** Source material follows **

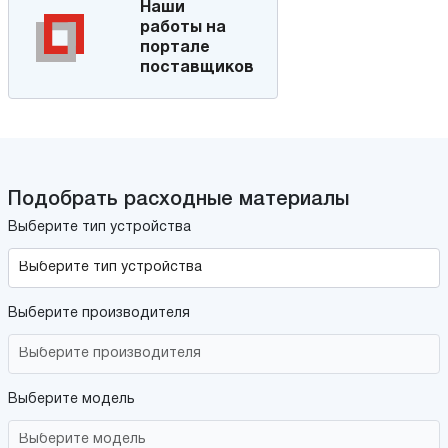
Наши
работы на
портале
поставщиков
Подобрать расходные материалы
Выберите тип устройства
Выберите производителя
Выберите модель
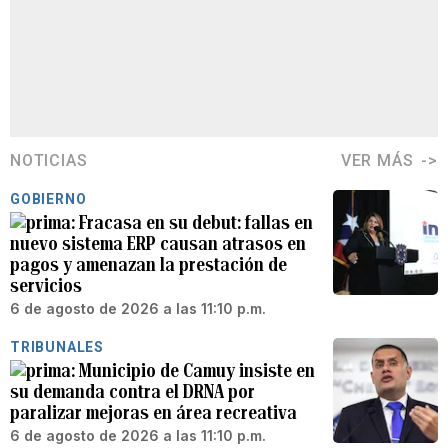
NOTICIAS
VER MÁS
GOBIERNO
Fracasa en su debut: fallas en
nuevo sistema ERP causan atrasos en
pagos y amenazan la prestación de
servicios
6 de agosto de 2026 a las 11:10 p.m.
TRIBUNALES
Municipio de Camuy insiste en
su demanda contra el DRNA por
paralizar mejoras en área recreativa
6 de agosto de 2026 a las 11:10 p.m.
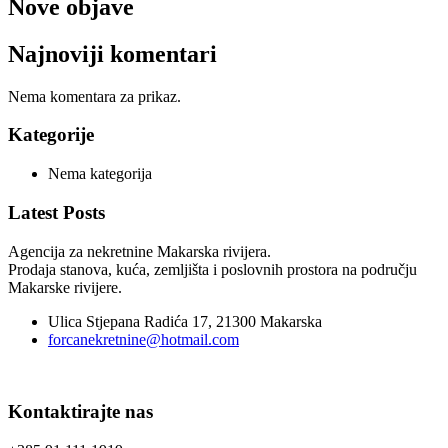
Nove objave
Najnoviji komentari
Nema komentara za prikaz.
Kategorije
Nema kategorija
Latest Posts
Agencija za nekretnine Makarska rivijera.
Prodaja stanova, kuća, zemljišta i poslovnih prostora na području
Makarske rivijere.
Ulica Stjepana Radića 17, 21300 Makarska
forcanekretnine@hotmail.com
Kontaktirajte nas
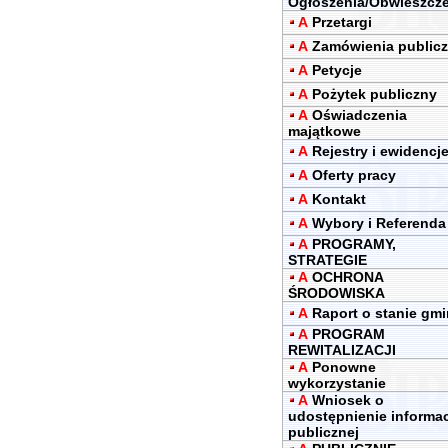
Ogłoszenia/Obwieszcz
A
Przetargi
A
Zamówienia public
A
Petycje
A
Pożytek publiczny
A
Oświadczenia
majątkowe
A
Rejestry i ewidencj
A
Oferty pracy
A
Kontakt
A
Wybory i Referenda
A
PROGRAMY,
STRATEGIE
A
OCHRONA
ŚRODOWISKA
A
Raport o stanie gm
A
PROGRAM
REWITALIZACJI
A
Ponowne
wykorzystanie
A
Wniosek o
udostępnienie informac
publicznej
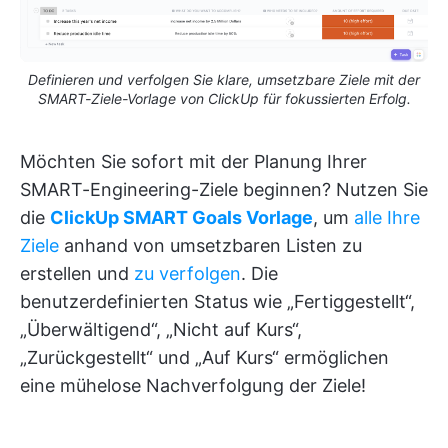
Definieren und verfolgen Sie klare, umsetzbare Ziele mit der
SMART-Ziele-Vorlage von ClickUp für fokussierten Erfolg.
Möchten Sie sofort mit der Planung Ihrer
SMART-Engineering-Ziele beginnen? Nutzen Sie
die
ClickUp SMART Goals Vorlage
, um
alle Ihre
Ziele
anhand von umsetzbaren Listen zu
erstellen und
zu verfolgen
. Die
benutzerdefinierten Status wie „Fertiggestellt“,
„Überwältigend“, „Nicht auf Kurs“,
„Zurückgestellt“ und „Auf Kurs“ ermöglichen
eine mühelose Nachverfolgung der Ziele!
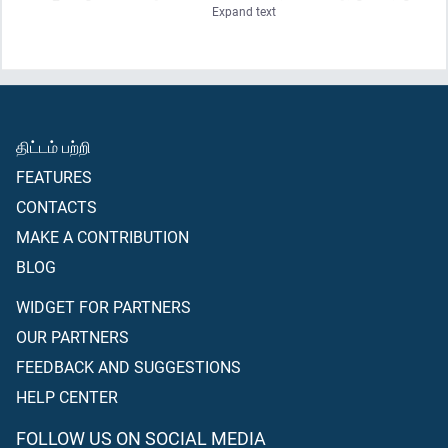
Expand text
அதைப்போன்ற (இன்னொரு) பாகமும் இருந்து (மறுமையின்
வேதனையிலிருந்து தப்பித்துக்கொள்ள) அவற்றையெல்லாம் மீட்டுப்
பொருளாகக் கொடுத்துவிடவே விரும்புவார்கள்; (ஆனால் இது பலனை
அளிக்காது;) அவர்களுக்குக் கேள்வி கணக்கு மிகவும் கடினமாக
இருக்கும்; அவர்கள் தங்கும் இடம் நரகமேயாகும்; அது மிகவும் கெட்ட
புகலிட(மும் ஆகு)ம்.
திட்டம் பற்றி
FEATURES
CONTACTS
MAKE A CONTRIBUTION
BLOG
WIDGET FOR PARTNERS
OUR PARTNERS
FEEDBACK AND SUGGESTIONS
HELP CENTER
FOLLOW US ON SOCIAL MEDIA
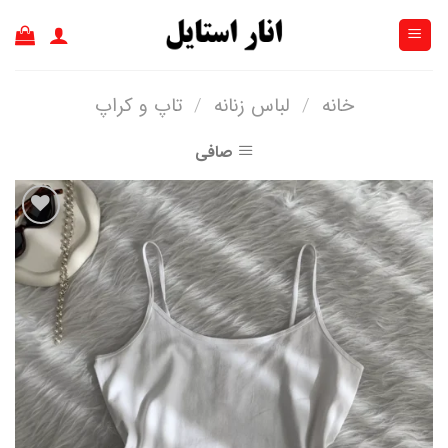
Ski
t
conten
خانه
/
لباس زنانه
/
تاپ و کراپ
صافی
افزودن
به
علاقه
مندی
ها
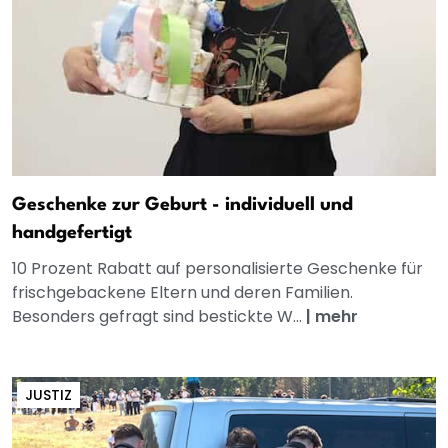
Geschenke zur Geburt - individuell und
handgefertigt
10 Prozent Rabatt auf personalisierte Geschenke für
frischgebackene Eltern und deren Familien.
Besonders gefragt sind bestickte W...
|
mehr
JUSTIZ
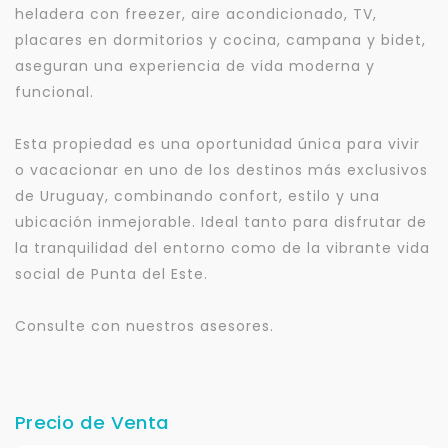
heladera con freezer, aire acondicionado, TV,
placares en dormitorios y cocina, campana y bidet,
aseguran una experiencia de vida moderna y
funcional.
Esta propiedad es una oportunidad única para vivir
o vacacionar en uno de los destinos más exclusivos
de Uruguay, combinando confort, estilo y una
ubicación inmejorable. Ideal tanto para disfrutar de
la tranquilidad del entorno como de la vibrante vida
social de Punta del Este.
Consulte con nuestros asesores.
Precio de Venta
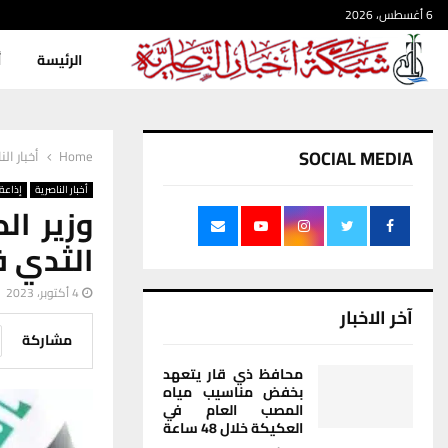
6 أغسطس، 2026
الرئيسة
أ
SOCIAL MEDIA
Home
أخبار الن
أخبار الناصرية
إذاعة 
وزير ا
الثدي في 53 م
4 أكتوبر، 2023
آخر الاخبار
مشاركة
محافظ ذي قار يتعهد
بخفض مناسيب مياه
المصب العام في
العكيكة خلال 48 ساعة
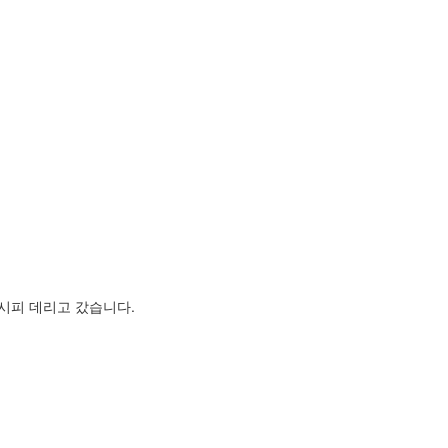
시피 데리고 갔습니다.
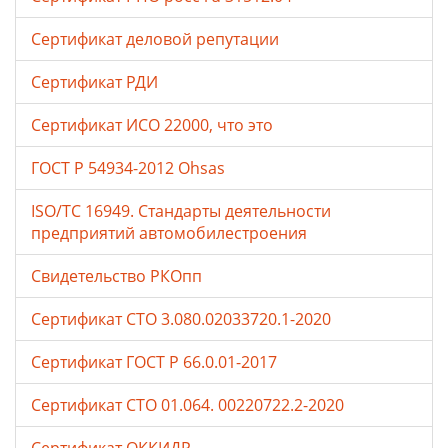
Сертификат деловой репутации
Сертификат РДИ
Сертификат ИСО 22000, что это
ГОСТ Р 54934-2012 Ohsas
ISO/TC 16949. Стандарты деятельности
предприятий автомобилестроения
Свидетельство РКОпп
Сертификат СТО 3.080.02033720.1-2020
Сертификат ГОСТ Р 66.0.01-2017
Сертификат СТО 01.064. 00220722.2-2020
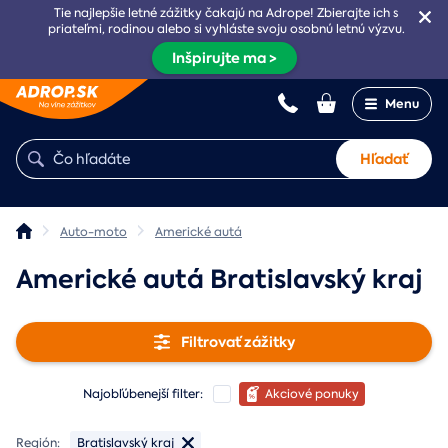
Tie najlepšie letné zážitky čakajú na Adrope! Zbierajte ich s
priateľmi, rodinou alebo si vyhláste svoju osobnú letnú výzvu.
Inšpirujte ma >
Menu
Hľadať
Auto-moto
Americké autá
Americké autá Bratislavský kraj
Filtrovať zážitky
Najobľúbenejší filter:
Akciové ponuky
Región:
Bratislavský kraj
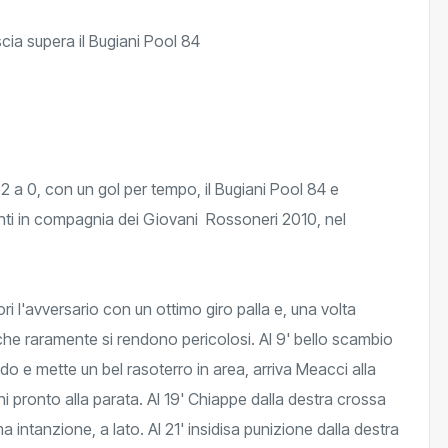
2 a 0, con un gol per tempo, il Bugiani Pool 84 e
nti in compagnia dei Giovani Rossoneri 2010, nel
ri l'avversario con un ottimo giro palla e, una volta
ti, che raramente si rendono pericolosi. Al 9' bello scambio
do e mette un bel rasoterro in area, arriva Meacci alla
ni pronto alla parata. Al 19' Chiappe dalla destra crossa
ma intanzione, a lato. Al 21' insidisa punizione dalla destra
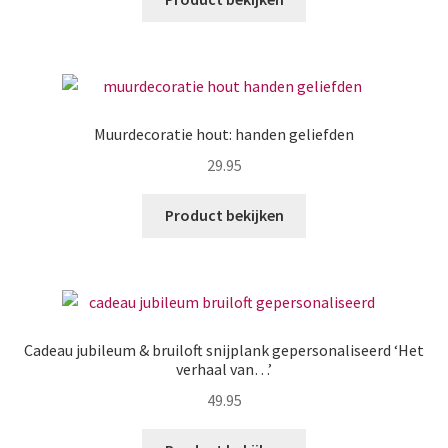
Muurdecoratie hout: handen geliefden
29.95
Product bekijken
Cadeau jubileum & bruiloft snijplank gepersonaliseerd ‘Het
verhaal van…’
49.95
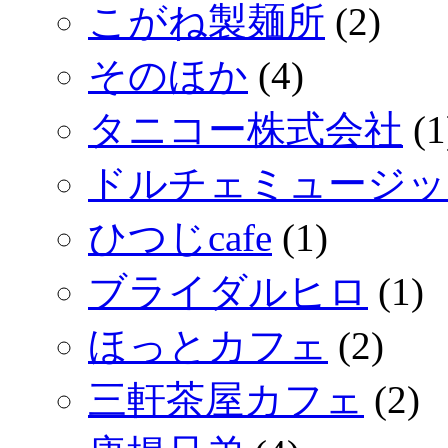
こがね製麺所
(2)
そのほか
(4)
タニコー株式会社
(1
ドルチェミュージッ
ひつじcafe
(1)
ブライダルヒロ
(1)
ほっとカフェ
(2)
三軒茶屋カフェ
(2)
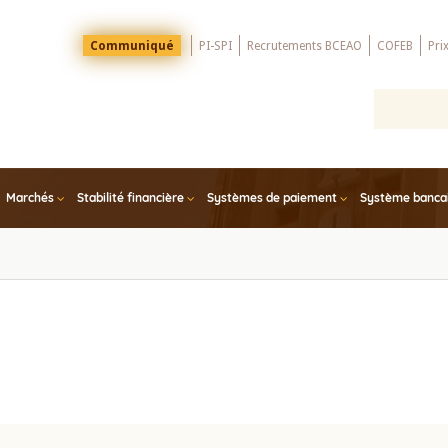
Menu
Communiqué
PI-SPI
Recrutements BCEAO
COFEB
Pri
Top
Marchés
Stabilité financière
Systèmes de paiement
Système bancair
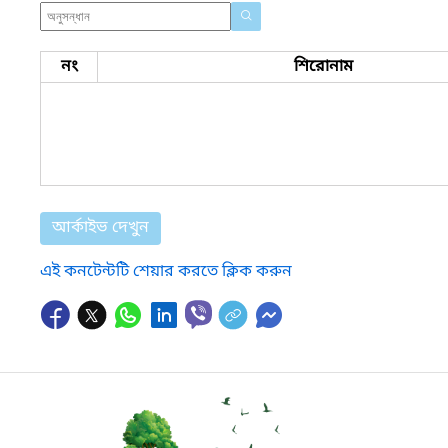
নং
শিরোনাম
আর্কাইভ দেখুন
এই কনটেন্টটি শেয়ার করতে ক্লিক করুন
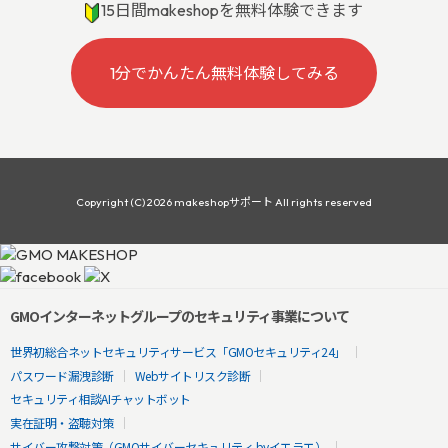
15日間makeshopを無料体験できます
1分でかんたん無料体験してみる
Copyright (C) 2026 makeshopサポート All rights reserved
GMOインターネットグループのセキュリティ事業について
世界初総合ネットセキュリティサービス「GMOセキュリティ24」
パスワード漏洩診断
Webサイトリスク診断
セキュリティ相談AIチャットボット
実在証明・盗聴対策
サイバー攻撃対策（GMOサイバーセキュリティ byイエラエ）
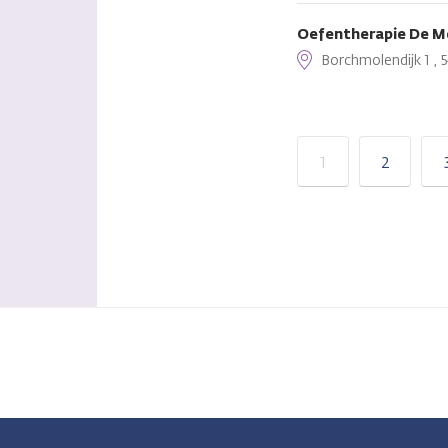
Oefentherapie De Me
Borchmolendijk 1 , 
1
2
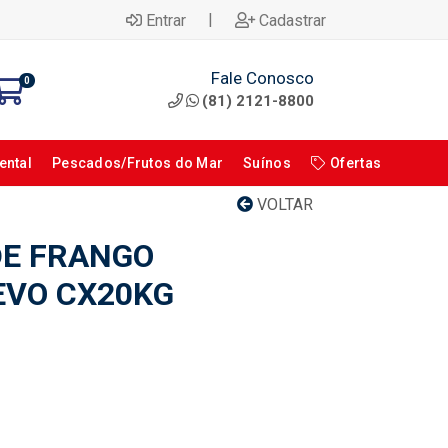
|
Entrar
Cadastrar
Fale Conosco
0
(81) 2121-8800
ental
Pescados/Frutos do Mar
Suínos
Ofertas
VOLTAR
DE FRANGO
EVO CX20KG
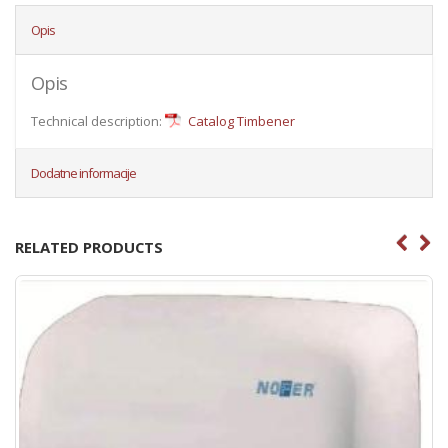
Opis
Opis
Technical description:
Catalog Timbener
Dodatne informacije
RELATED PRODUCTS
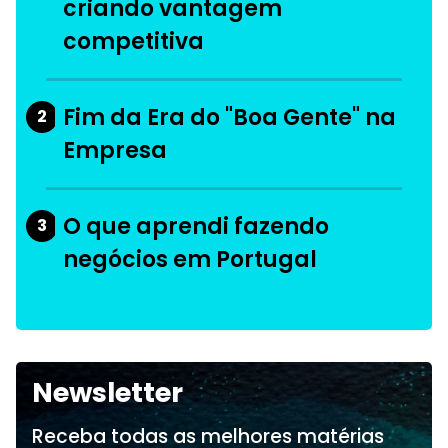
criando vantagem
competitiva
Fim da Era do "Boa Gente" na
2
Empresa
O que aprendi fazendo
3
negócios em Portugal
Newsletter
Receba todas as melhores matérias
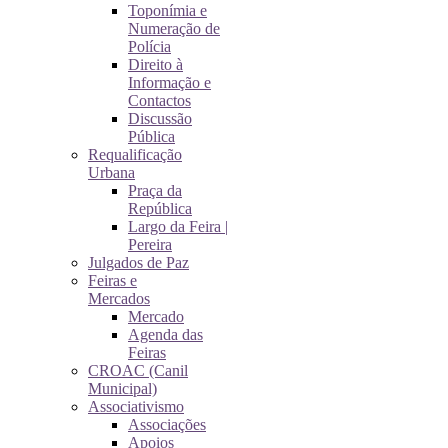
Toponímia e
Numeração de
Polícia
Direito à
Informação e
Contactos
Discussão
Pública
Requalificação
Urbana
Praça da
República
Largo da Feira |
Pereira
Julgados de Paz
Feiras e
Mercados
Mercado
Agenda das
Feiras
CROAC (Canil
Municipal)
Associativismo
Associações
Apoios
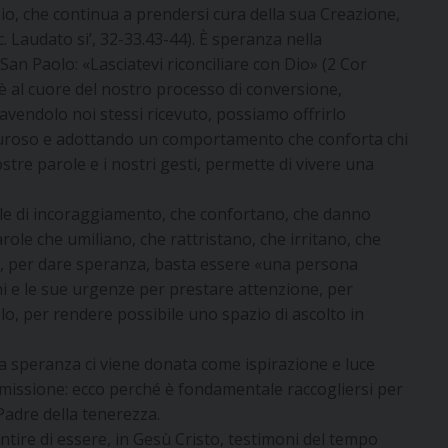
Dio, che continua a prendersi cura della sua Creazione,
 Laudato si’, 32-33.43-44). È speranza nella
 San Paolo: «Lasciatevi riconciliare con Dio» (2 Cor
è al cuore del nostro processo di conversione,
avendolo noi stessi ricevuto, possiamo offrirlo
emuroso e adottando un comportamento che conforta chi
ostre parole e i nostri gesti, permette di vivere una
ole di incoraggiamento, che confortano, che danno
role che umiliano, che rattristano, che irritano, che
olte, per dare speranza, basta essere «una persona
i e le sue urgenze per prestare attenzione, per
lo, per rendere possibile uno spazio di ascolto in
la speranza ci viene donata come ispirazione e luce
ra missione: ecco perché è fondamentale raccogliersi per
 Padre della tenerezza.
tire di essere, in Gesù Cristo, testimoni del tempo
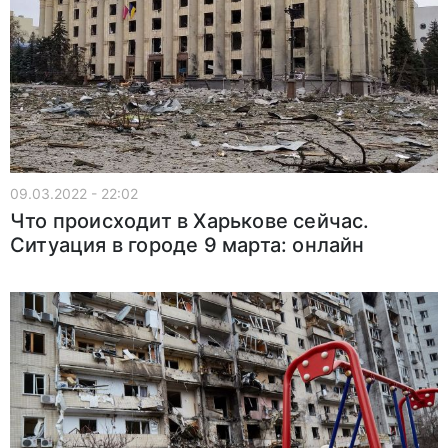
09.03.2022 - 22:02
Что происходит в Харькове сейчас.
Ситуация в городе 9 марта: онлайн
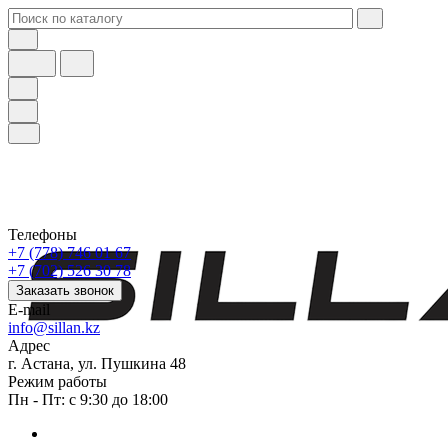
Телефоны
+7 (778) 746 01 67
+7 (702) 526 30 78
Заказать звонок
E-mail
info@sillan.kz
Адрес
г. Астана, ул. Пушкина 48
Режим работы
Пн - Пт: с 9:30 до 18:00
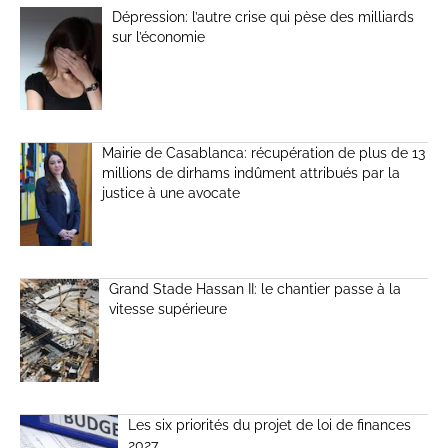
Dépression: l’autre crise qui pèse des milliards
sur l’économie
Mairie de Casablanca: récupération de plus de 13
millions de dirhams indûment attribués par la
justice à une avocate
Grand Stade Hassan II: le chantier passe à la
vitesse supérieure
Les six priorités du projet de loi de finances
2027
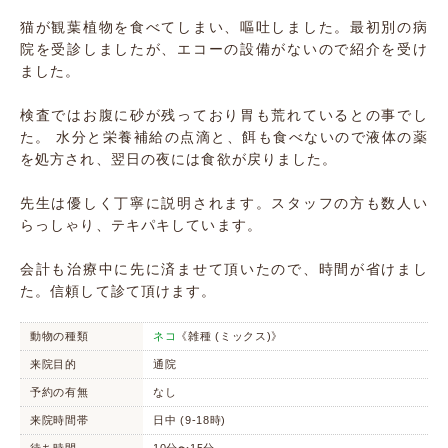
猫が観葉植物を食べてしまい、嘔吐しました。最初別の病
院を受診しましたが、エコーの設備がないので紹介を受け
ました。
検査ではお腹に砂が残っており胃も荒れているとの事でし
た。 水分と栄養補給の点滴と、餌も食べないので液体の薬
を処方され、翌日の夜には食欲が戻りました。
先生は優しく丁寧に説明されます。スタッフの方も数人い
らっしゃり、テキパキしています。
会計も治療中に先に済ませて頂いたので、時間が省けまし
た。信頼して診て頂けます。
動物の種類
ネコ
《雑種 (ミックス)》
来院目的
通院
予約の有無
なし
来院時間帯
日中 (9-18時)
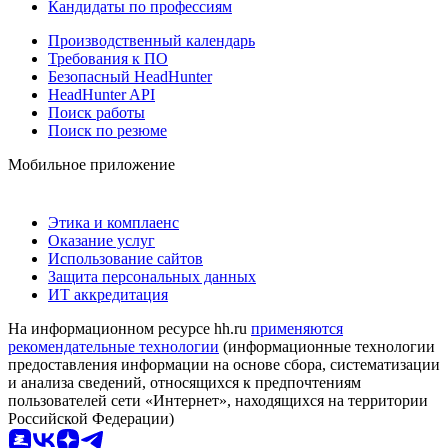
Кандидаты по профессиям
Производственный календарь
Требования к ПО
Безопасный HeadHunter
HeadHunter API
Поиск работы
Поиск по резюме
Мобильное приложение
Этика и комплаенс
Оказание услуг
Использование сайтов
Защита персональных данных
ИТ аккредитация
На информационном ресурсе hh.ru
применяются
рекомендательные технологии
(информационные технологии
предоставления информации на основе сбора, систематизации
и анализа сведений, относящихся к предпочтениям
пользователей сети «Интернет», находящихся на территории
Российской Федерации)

** End of Source material **

Give the lines starting with the line containing "6 أغسطس، 2026" and going on through the line containing "এই কনটেন্টটি শেয়ার করতে ক্লিক করুন" as a Markdown table with two columns, Row and Line, one numbered row per line. Leave out blank lines and the pictures.

| Row | Line |
|---|---|
| 1 | 6 أغسطس، 2026 |
| 2 | الرئيسة |
| 3 | أ |
| 4 | SOCIAL MEDIA |
| 5 | Home |
| 6 | أخبار الن |
| 7 | أخبار الناصرية |
| 8 | إذاعة  |
| 9 | وزير ا |
| 10 | الثدي في 53 م |
| 11 | 4 أكتوبر، 2023 |
| 12 | آخر الاخبار |
| 13 | مشاركة |
| 14 | محافظ ذي قار يتعهد |
| 15 | بخفض مناسيب مياه |
| 16 | المصب العام في |
| 17 | العكيكة خلال 48 ساعة |
| 18 | 시피 데리고 갔습니다. |
| 19 | Сертификат деловой репутации |
| 20 | Сертификат РДИ |
| 21 | Сертификат ИСО 22000, что это |
| 22 | ГОСТ Р 54934-2012 Ohsas |
| 23 | ISO/TC 16949. Стандарты деятельности |
| 24 | предприятий автомобилестроения |
| 25 | Свидетельство РКОпп |
| 26 | Сертификат СТО 3.080.02033720.1-2020 |
| 27 | Сертификат ГОСТ Р 66.0.01-2017 |
| 28 | Сертификат СТО 01.064. 00220722.2-2020 |
| 29 | Tie najlepšie letné zážitky čakajú na Adrope! Zbierajte ich s |
| 30 | priateľmi, rodinou alebo si vyhláste svoju osobnú letnú výzvu. |
| 31 | Inšpirujte ma > |
| 32 | Menu |
| 33 | Hľadať |
| 34 | Auto-moto |
| 35 | Americké autá |
| 36 | Americké autá Bratislavský kraj |
| 37 | Filtrovať zážitky |
| 38 | Najobľúbenejší filter: |
| 39 | Akciové ponuky |
| 40 | Región: |
| 41 | Bratislavský kraj |
| 42 | 2 a 0, con un gol per tempo, il Bugiani Pool 84 e |
| 43 | nti in compagnia dei Giovani Rossoneri 2010, nel |
| 44 | ri l'avversario con un ottimo giro palla e, una volta |
| 45 | ti, che raramente si rendono pericolosi. Al 9' bello scambio |
| 46 | do e mette un bel rasoterro in area, arriva Meacci alla |
| 47 | ni pronto alla parata. Al 19' Chiappe dalla destra crossa |
| 48 | ma intanzione, a lato. Al 21' insidisa punizione dalla destra |
| 49 | Muurdecoratie hout: handen geliefden |
| 50 | 29.95 |
| 51 | Product bekijken |
| 52 | Cadeau jubileum & bruiloft snijplank gepersonaliseerd ‘Het |
| 53 | verhaal van…’ |
| 54 | 49.95 |
| 55 | こがね製麺所 |
| 56 | (2) |
| 57 | そのほか |
| 58 | (4) |
| 59 | タニコー株式会社 |
| 60 | (1 |
| 61 | ドルチェミュージッ |
| 62 | ひつじcafe |
| 63 | (1) |
| 64 | ブライダルヒロ |
| 65 | (1) |
| 66 | ほっとカフェ |
| 67 | (2) |
| 68 | 三軒茶屋カフェ |
| 69 | (2) |
| 70 | Menu |
| 71 | Communiqué |
| 72 | PI-SPI |
| 73 | Recrutements BCEAO |
| 74 | COFEB |
| 75 | Pri |
| 76 | Top |
| 77 | Marchés |
| 78 | Stabilité financière |
| 79 | Systèmes de paiement |
| 80 | Système bancair |
| 81 | নং |
| 82 | শিরোনাম |
| 83 | আর্কাইভ দেখুন |
| 84 | এই কনটেন্টটি শেয়ার করতে ক্লিক করুন |